## Provided material
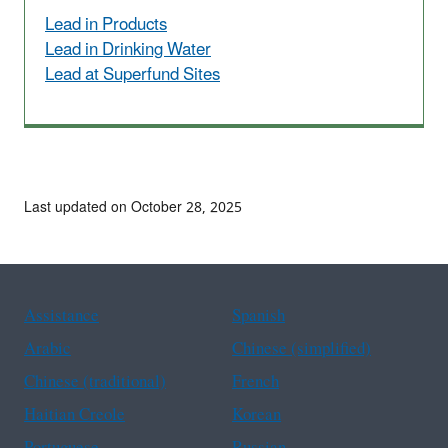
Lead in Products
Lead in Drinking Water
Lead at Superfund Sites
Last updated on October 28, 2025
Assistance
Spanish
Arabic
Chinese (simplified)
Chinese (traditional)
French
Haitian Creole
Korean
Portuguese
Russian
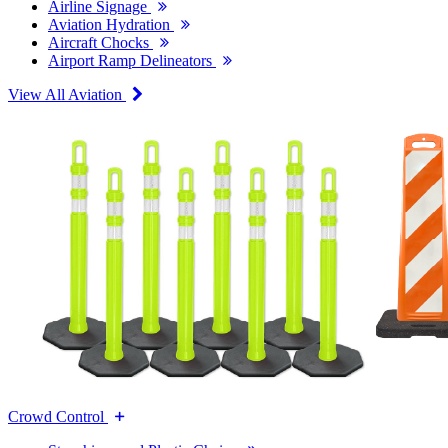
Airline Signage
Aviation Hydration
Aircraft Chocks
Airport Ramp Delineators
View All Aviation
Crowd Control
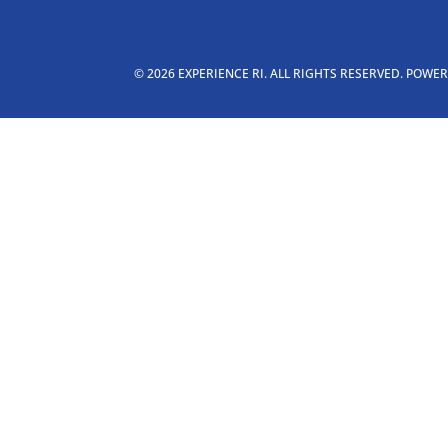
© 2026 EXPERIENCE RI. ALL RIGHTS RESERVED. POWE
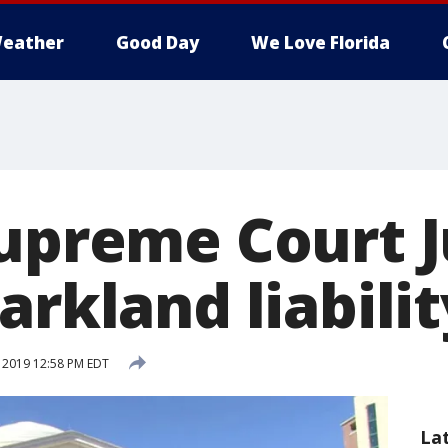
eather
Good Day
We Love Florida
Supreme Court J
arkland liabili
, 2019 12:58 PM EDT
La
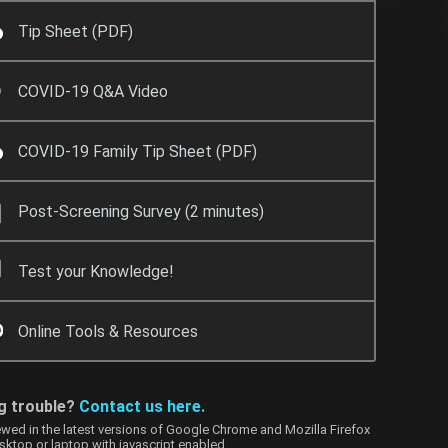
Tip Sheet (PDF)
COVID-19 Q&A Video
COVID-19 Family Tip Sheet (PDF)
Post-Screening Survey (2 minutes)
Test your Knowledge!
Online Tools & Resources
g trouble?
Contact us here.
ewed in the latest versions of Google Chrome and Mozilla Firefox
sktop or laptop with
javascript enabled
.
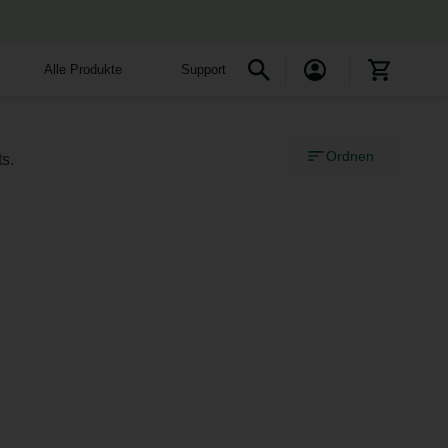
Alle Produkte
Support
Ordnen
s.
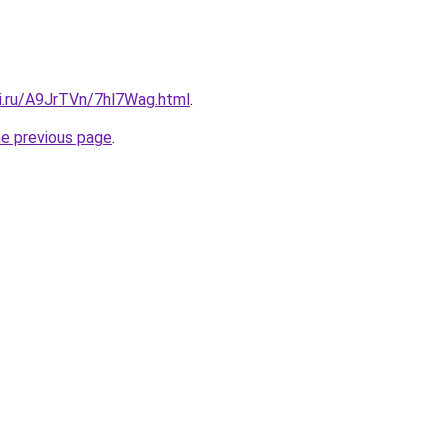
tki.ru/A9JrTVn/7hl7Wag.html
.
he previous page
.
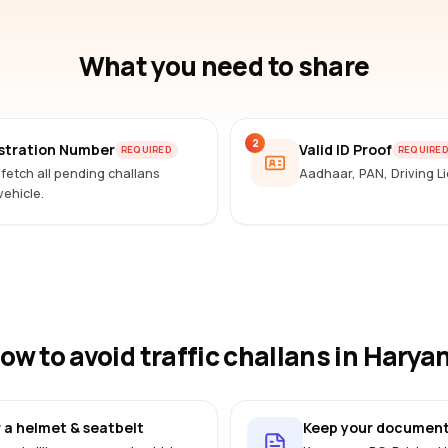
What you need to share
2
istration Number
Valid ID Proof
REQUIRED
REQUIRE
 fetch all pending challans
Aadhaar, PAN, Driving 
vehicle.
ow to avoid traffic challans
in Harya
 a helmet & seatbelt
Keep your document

## Problem description
Pictures aside, reproduce every record exactly as it stands.

## Answer section
Lead in Products
Lead in Drinking Water
Lead at Superfund Sites
Last updated on October 28, 2025
Assistance
Spanish
Arabic
Chinese (simplified)
Chinese (traditional)
French
Haitian Creole
Korean
Portuguese
Russian
Airline Signage
Aviation Hydration
Aircraft Chocks
Airport Ramp Delineators
View All Aviation
Crowd Control
© 2026 EXPERIENCE RI. ALL RIGHTS RESERVED. POWE
eather
Good Day
We Love Florida
Supreme Court J
arkland liabili
, 2019 12:58 PM EDT
La
Tip Sheet (PDF)
COVID-19 Q&A Video
COVID-19 Family Tip Sheet (PDF)
Post-Screening Survey (2 minutes)
Test your Knowledge!
Online Tools & Resources
g trouble?
Contact us here.
ewed in the latest versions of Google Chrome and Mozilla Firefox
sktop or laptop with
javascript enabled
.
Alle Produkte
Support
Ordnen
s.
tki.ru/A9JrTVn/7hl7Wag.html
.
he previous page
.
What you need to share
2
istration Number
Valid ID Proof
REQUIRED
REQUIRE
 fetch all pending challans
Aadhaar, PAN, Driving 
vehicle.
ow to avoid traffic challans
in Harya
 a helmet & seatbelt
Keep your document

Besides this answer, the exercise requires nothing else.